### Work to be completed
The lines to find are those in the entries that hold the word "součásti"; copy every one of them.

***

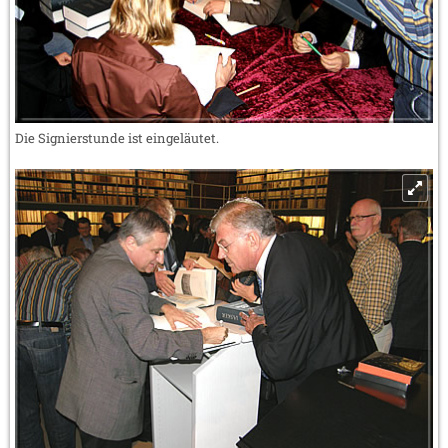
Die Signierstunde ist eingeläutet.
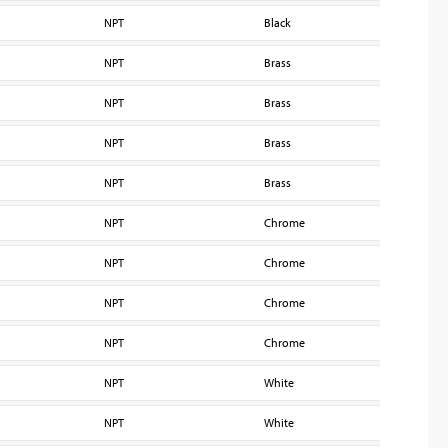
NPT
Black
200
NPT
Brass
200
NPT
Brass
200
NPT
Brass
200
NPT
Brass
200
NPT
Chrome
200
NPT
Chrome
200
NPT
Chrome
200
NPT
Chrome
200
NPT
White
200
NPT
White
200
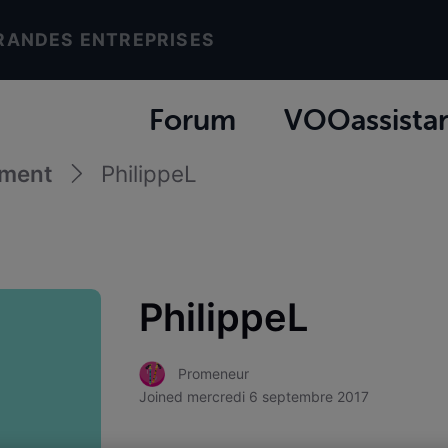
RANDES ENTREPRISES
Forum
VOOassista
ement
PhilippeL
PhilippeL
Promeneur
Joined
mercredi 6 septembre 2017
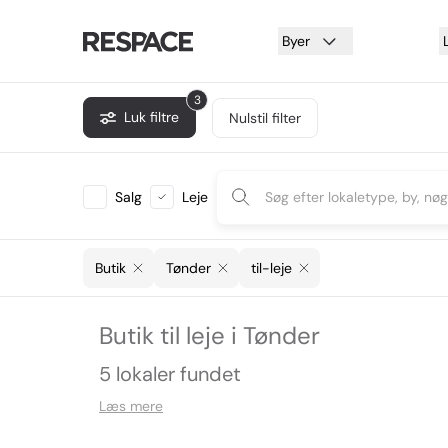
Byer
3
Luk filtre
Nulstil filter
Salg
Leje
Butik
Tønder
til-leje
Butik til leje i Tønder
5 lokaler fundet
Læs mere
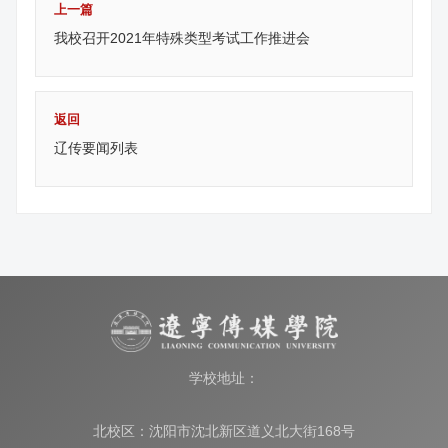
上一篇
我校召开2021年特殊类型考试工作推进会
返回
辽传要闻列表
学校地址：
北校区：沈阳市沈北新区道义北大街168号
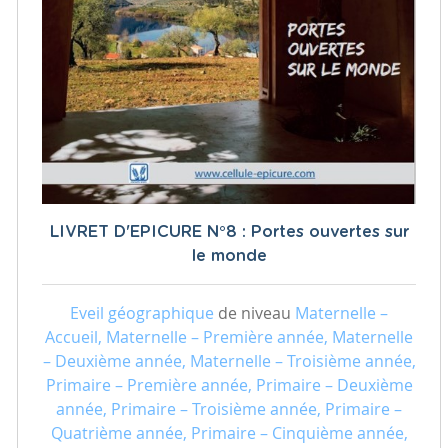
LIVRET D'EPICURE N°8 : Portes ouvertes sur
le monde
Eveil géographique
de niveau
Maternelle –
Accueil, Maternelle – Première année, Maternelle
– Deuxième année, Maternelle – Troisième année,
Primaire – Première année, Primaire – Deuxième
année, Primaire – Troisième année, Primaire –
Quatrième année, Primaire – Cinquième année,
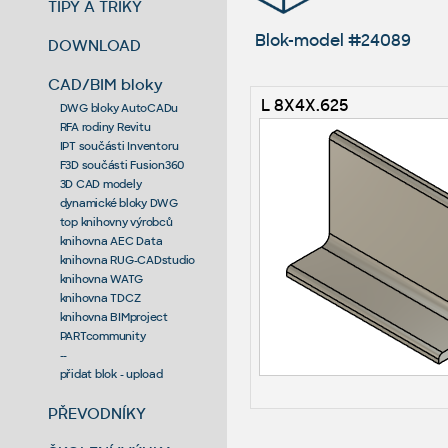
TIPY A TRIKY
Blok-model #24089
DOWNLOAD
CAD/BIM bloky
L 8X4X.625
DWG bloky AutoCADu
RFA rodiny Revitu
IPT součásti Inventoru
F3D součásti Fusion360
3D CAD modely
dynamické bloky DWG
top knihovny výrobců
knihovna AEC Data
knihovna RUG-CADstudio
knihovna WATG
knihovna TDCZ
knihovna BIMproject
PARTcommunity
--
přidat blok - upload
PŘEVODNÍKY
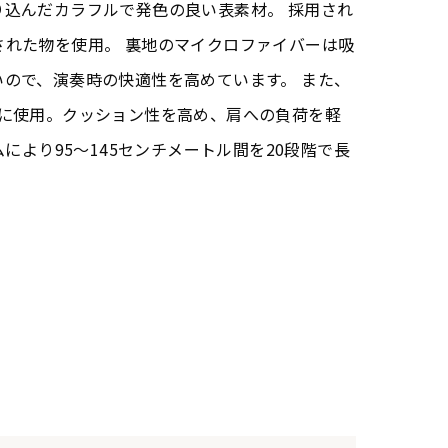
り込んだカラフルで発色の良い表素材。 採用され
された物を使用。 裏地のマイクロファイバーは吸
ので、演奏時の快適性を高めています。 また、
ドに使用。クッション性を高め、肩への負荷を軽
ムにより95～145センチメートル間を20段階で長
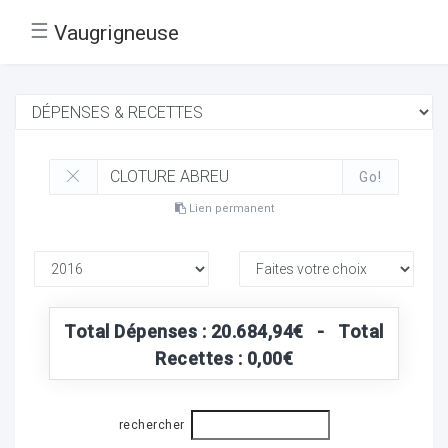
☰
Vaugrigneuse
Go!
Lien permanent
Total Dépenses : 20.684,94€ - Total
Recettes : 0,00€
rechercher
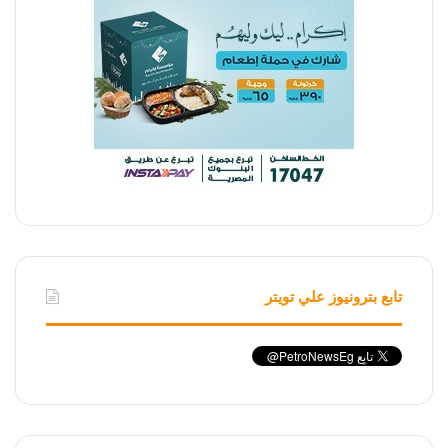
تابع بترونيوز علي تويتر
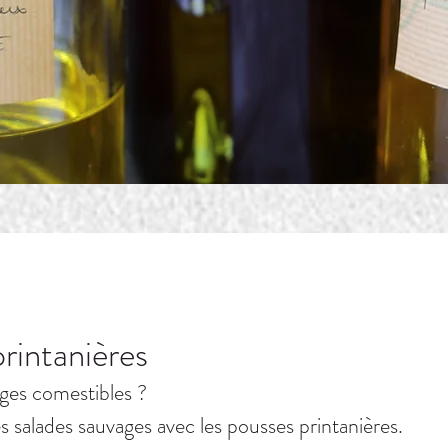
rintanières
ges comestibles ? 
es salades sauvages avec les pousses printanières.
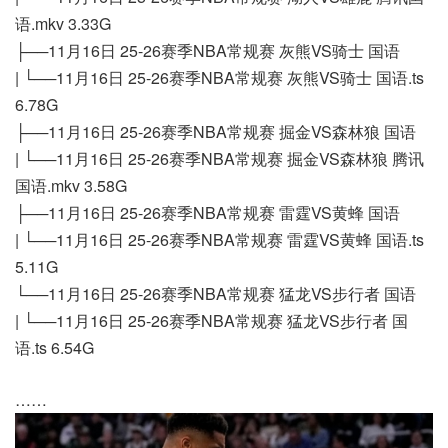
语.mkv 3.33G
├──11月16日 25-26赛季NBA常规赛 灰熊VS骑士 国语
| └──11月16日 25-26赛季NBA常规赛 灰熊VS骑士 国语.ts
6.78G
├──11月16日 25-26赛季NBA常规赛 掘金VS森林狼 国语
| └──11月16日 25-26赛季NBA常规赛 掘金VS森林狼 腾讯
国语.mkv 3.58G
├──11月16日 25-26赛季NBA常规赛 雷霆VS黄蜂 国语
| └──11月16日 25-26赛季NBA常规赛 雷霆VS黄蜂 国语.ts
5.11G
└──11月16日 25-26赛季NBA常规赛 猛龙VS步行者 国语
| └──11月16日 25-26赛季NBA常规赛 猛龙VS步行者 国
语.ts 6.54G
……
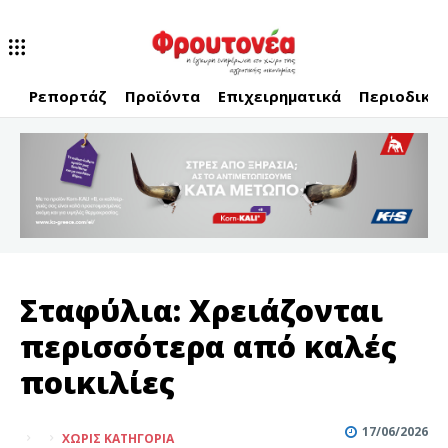
Ρεπορτάζ
Προϊόντα
Επιχειρηματικά
Περιοδικό
Σταφύλια: Χρειάζονται
περισσότερα από καλές
ποικιλίες
17/06/2026
ΧΩΡΊΣ ΚΑΤΗΓΟΡΊΑ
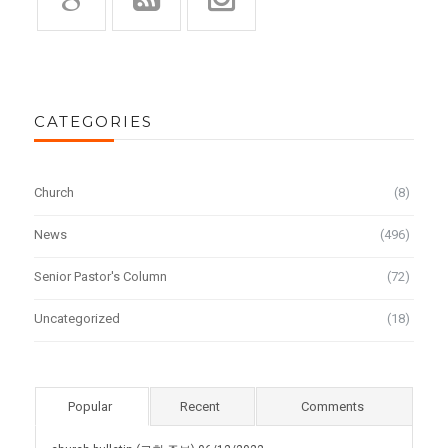
CATEGORIES
Church
(8)
News
(496)
Senior Pastor's Column
(72)
Uncategorized
(18)
Popular
Recent
Comments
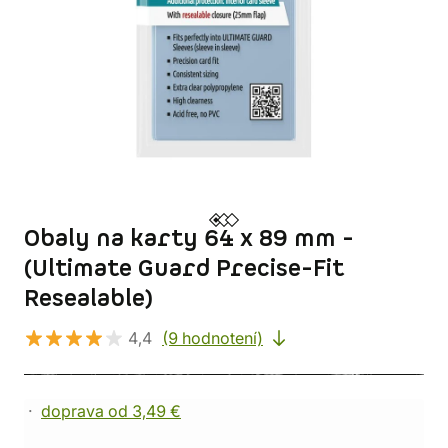
Obaly na karty 64 x 89 mm -
(Ultimate Guard Precise-Fit
Resealable)
4,4
(9 hodnotení)
doprava od 3,49 €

***

### Expected output
IPT součásti Inventoru
F3D součásti Fusion360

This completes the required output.